The xp command

All of xp’s functionality is accessed through the xp command line tool. You’ll first need a pipeline, of course. For illustration purposes, throughout this section, we’ll use the pipeline foobar, which has the following contents:

use configurator as config

download_data: config.setup_env
        code.sh:
                curl www.greatdata.com/dataset1.tsv > $PLN(dataset1.tsv)

extract_col1: download_data
        code.sh:
                cut -f 1 $PLN(dataset1.tsv) > $PLN(col1.txt)

A bit of vocabulary will help our discussion of the behavior of the xp command:

  • a direct dependency of a task (say, taskX) is another task which
    appears in the dependency list of taskX. In foobar, download_data is direct dependency of extract_col1.
  • the dependencies of a task (say, taskX) are all the direct
    dependencies of taskX as well as the direct dependencies of those tasks and so forth. In foobar, the dependencies of extract_col1 includes download_data as well as config.setup_env and an tasks that setup_env depends on.
  • a terminal task is a task that isn’t in the dependency list of any other
    task in the pipeline.
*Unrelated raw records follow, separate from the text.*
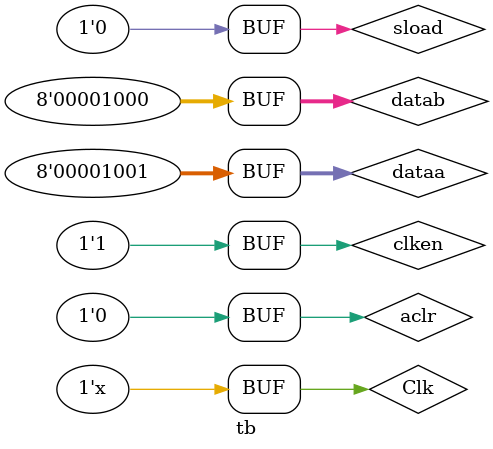
<source format=v>
module tb;

    // reg
	reg [7:0] dataa;
	reg [7:0] datab;
	reg Clk, aclr, clken, sload;
    // Outputs
    wire [15:0] adder_out;


    // Instantiate the Unit Under Test (UUT)
    unsig_altmult_accum uut (
        .dataa(dataa), 
        .datab(datab), 
        .Clk(Clk),
	.aclr(aclr),
	.clken(clken),
	.sload(sload),
	.adder_out(adder_out)
);

    //Generate a clock with 10 ns clock period.
    initial begin
	Clk = 0;
	aclr=1;
	clken =1;
	sload =1;
end

    always #50 Clk =~Clk;

//Initialize and apply the inputs.
    initial begin
          #200;
	  aclr=0;
	
	  sload =0;
	  dataa = 0;
          datab = 0; #100;
	  dataa = 1;
          datab = 1; #100;
	  dataa = 1;
          datab = 10; #100;
	  dataa = 10;
          datab = 1; #100;
	  dataa = 9;
          datab = 8; #100;
    end
      
endmodule

</source>
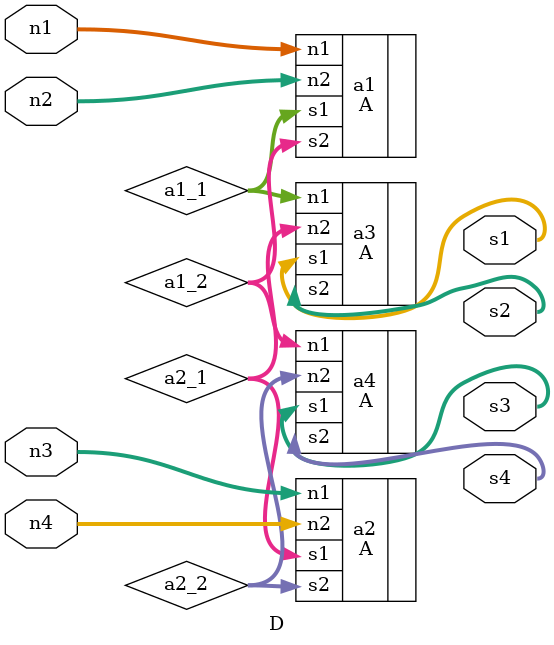
<source format=v>
module D(n1, n2, n3, n4, s1, s2, s3, s4);

	// --------------- parámetros ------------------
	
	input [7:0] n1;
	input [7:0] n2;
	input [7:0] n3;
	input [7:0] n4;
	output [7:0] s1;
	output [7:0] s2;
	output [7:0] s3;
	output [7:0] s4;

	// --------------------- wires -----------------
	
	wire [7:0] a1_1;
	wire [7:0] a1_2;

	wire [7:0] a2_1;
	wire [7:0] a2_2;

	// -------------------- código ------------------

	A a1(
		.n1(n1),
		.n2(n2),
		.s1(a1_1),
		.s2(a1_2)
		);
	A a2(
		.n1(n3),
		.n2(n4),
		.s1(a2_1),
		.s2(a2_2)
		);
	A a3(
		.n1(a1_1),
		.n2(a2_1),
		.s1(s1),
		.s2(s2)
		);
	A a4(
		.n1(a1_2),
		.n2(a2_2),
		.s1(s3),
		.s2(s4)
		);

endmodule

</source>
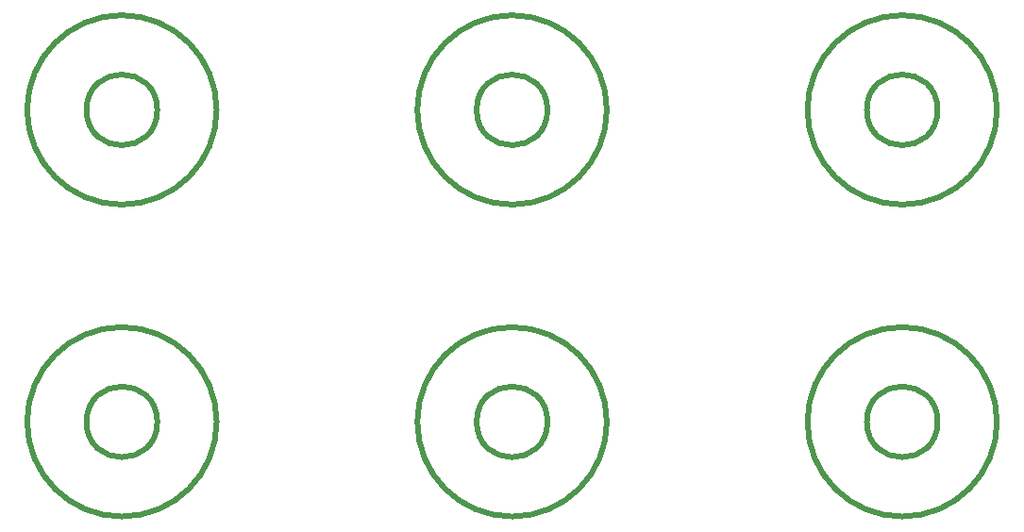
<source format=gbr>
%TF.GenerationSoftware,KiCad,Pcbnew,(5.1.9-0-10_14)*%
%TF.CreationDate,2021-06-12T10:18:14-06:00*%
%TF.ProjectId,template,74656d70-6c61-4746-952e-6b696361645f,rev?*%
%TF.SameCoordinates,Original*%
%TF.FileFunction,OtherDrawing,Comment*%
%FSLAX46Y46*%
G04 Gerber Fmt 4.6, Leading zero omitted, Abs format (unit mm)*
G04 Created by KiCad (PCBNEW (5.1.9-0-10_14)) date 2021-06-12 10:18:14*
%MOMM*%
%LPD*%
G01*
G04 APERTURE LIST*
%ADD10C,0.500000*%
G04 APERTURE END LIST*
D10*
%TO.C,RV6*%
X100675000Y-91197225D02*
G75*
G03*
X100675000Y-91197225I-3175000J0D01*
G01*
X106000000Y-91197225D02*
G75*
G03*
X106000000Y-91197225I-8500000J0D01*
G01*
%TO.C,RV4*%
X135675000Y-91197225D02*
G75*
G03*
X135675000Y-91197225I-3175000J0D01*
G01*
X141000000Y-91197225D02*
G75*
G03*
X141000000Y-91197225I-8500000J0D01*
G01*
%TO.C,RV3*%
X135675000Y-63197225D02*
G75*
G03*
X135675000Y-63197225I-3175000J0D01*
G01*
X141000000Y-63197225D02*
G75*
G03*
X141000000Y-63197225I-8500000J0D01*
G01*
%TO.C,RV1*%
X170675000Y-91197225D02*
G75*
G03*
X170675000Y-91197225I-3175000J0D01*
G01*
X176000000Y-91197225D02*
G75*
G03*
X176000000Y-91197225I-8500000J0D01*
G01*
%TO.C,RV5*%
X100675000Y-63197225D02*
G75*
G03*
X100675000Y-63197225I-3175000J0D01*
G01*
X106000000Y-63197225D02*
G75*
G03*
X106000000Y-63197225I-8500000J0D01*
G01*
%TO.C,RV2*%
X170675000Y-63197225D02*
G75*
G03*
X170675000Y-63197225I-3175000J0D01*
G01*
X176000000Y-63197225D02*
G75*
G03*
X176000000Y-63197225I-8500000J0D01*
G01*
%TD*%
M02*

</source>
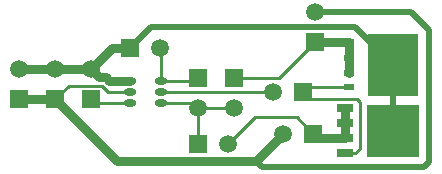
<source format=gtl>
G04 Layer_Physical_Order=1*
G04 Layer_Color=255*
%FSLAX23Y23*%
%MOIN*%
G70*
G01*
G75*
%ADD10O,0.041X0.024*%
%ADD11R,0.037X0.024*%
%ADD12R,0.170X0.211*%
%ADD13R,0.054X0.028*%
%ADD14R,0.175X0.178*%
%ADD15C,0.020*%
%ADD16C,0.010*%
%ADD17C,0.030*%
%ADD18R,0.059X0.059*%
%ADD19C,0.059*%
%ADD20R,0.059X0.059*%
D10*
X1483Y1322D02*
D03*
Y1285D02*
D03*
Y1248D02*
D03*
X1587Y1322D02*
D03*
Y1285D02*
D03*
Y1248D02*
D03*
D11*
X2215Y1450D02*
D03*
Y1399D02*
D03*
Y1349D02*
D03*
Y1300D02*
D03*
D12*
X2359Y1376D02*
D03*
D13*
X2202Y1080D02*
D03*
Y1130D02*
D03*
Y1180D02*
D03*
Y1230D02*
D03*
D14*
X2360Y1155D02*
D03*
D15*
X2100Y1550D02*
X2420D01*
X2480Y1490D01*
Y1050D02*
Y1490D01*
X2465Y1035D02*
X2480Y1050D01*
X1925Y1035D02*
X2465D01*
X1905Y1055D02*
X1925Y1035D01*
X2359Y1156D02*
Y1376D01*
X2234Y1500D02*
X2359Y1376D01*
X1555Y1500D02*
X2234D01*
X1485Y1430D02*
X1555Y1500D01*
D16*
X2359Y1156D02*
X2360Y1155D01*
X1410Y1285D02*
X1483D01*
X1391Y1305D02*
X1410Y1285D01*
X1280Y1305D02*
X1391D01*
X1235Y1260D02*
X1280Y1305D01*
X1980Y1330D02*
X2100Y1450D01*
X2060Y1285D02*
X2085Y1260D01*
X2202Y1080D02*
X2235D01*
X2250Y1095D01*
Y1250D01*
X2240Y1260D02*
X2250Y1250D01*
X2085Y1260D02*
X2240D01*
X2075Y1300D02*
X2215D01*
X2060Y1285D02*
X2075Y1300D01*
X2095Y1145D02*
X2110Y1130D01*
X1587Y1285D02*
X1960D01*
X1830Y1330D02*
X1980D01*
X2040Y1200D02*
X2095Y1145D01*
X1900Y1200D02*
X2040D01*
X1810Y1110D02*
X1900Y1200D01*
X1710Y1230D02*
X1830D01*
X1710Y1110D02*
Y1230D01*
X1692Y1248D02*
X1710Y1230D01*
X1587Y1248D02*
X1692D01*
X1702Y1322D02*
X1710Y1330D01*
X1587Y1322D02*
X1702D01*
X2215Y1450D02*
X2215Y1450D01*
X1585Y1430D02*
X1587Y1428D01*
Y1322D02*
Y1428D01*
X1367Y1248D02*
X1483D01*
X1355Y1260D02*
X1367Y1248D01*
D17*
X1415Y1322D02*
X1483D01*
X1403Y1335D02*
X1415Y1322D01*
X1380Y1335D02*
X1403D01*
X1355Y1360D02*
X1380Y1335D01*
X1905Y1055D02*
X1995Y1145D01*
X1440Y1055D02*
X1905D01*
X1235Y1260D02*
X1440Y1055D01*
X1115Y1260D02*
X1235D01*
X2202Y1180D02*
Y1230D01*
Y1130D02*
Y1180D01*
X2110Y1130D02*
X2202D01*
X2215Y1349D02*
Y1399D01*
Y1450D01*
X2100Y1450D02*
X2215D01*
X1425Y1430D02*
X1485D01*
X1355Y1360D02*
X1425Y1430D01*
X1235Y1360D02*
X1355D01*
X1115D02*
X1235D01*
D18*
X1710Y1110D02*
D03*
X2060Y1285D02*
D03*
X1485Y1430D02*
D03*
X2095Y1145D02*
D03*
D19*
X1810Y1110D02*
D03*
X1830Y1230D02*
D03*
X1960Y1285D02*
D03*
X1355Y1360D02*
D03*
X1235D02*
D03*
X1115D02*
D03*
X1585Y1430D02*
D03*
X2100Y1550D02*
D03*
X1995Y1145D02*
D03*
X1710Y1230D02*
D03*
D20*
X1830Y1330D02*
D03*
X1355Y1260D02*
D03*
X1235D02*
D03*
X1115D02*
D03*
X2100Y1450D02*
D03*
X1710Y1330D02*
D03*
M02*

</source>
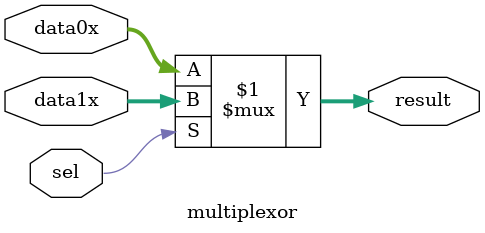
<source format=v>
module multiplexor (
	data0x,
	data1x,
	sel,
	result);

	input [3:0] data0x;
	input [3:0] data1x;
	input sel;
	output[3:0] result;

	assign result = sel ? data1x : data0x;

endmodule

</source>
In foobar, extract_col1 is the only terminal task.
  • a task becomes marked when it is successfully run. Typically this is used
    to ensure that the task isn’t run again.

Running a pipeline

The most fundamental activity we’ll need to do is running a tasks in a pipeline.

Running a complete pipeline. To run all tasks in your pipeline, use xp run <pipeline_file>. This will run all unmarked terminal tasks and their dependencies. They are run in dependency order - so the terminal task will be the last task run. For details on the rules that govern if and when a dependency is run, see When and if dependencies are run.

Running a specific task. To run a specific task in your pipeline, use xp run <pipeline_file> <task_name>. This will run the task (if unmarked) as well as its dependencies.

Running marked tasks. If you do want to run a task that has already been marked, you have two options.

  1. Unmark the relevant task using the xp unmark command.

2. Use the -f flag to force tasks to be run. This flag takes an argument which determines what tasks are forced to run.

  • run -f=NONE doesn’t override any markings. This is the default

behavior.

  • run -f=TOP overrides the marking on only the terminal task/specified

task.

  • run -f=ALL overrides the markings on all tasks encountered during the

run. Be careful when using this option as it can cause tasks far down the dependency tree to be re-run.

  • run -f=SOLO ignores any dependencies the named task may have and runs just that task.

When and if dependencies are run

By default, when xp wants to run a task (we’ll call this the final task), it will first check to see if any of the dependencies of that task need to be run first.

The order of dependency evaluation is set such that a particular task is never evaluated before its direct dependencies. When this policy is applied to all dependencies of the final task, we end with an ordering that starts with the tasks which have no dependencies and end with the final task.

When a task is being evaluated, it is run if either of the following conditions are true:

  1. the task is unmarked
  2. the task’s mark is older than one of its direct dependencies.

In either of these cases, the task will be run and, if successful, it will be marked.

Marking and unmarking tasks

To mark a specific task, use xp mark <pipeline_file> <task_name>. If the task specified is not marked, it will be marked. If the task is already marked, then the timestamp on the task’s mark will be updated.

To unmark a specific task, use xp unmark <pipeline_file> <task_name>. This will remove the mark on the task (if it exists).

Checking status of pipeline tasks

You can use the xp tasks <pipeline_file> command to print out information about all the tasks in the pipeline. This will print the tasks in the pipeline as well as any tasks in other pipelines on which it depends. The timestamp of any marked tasks will be given.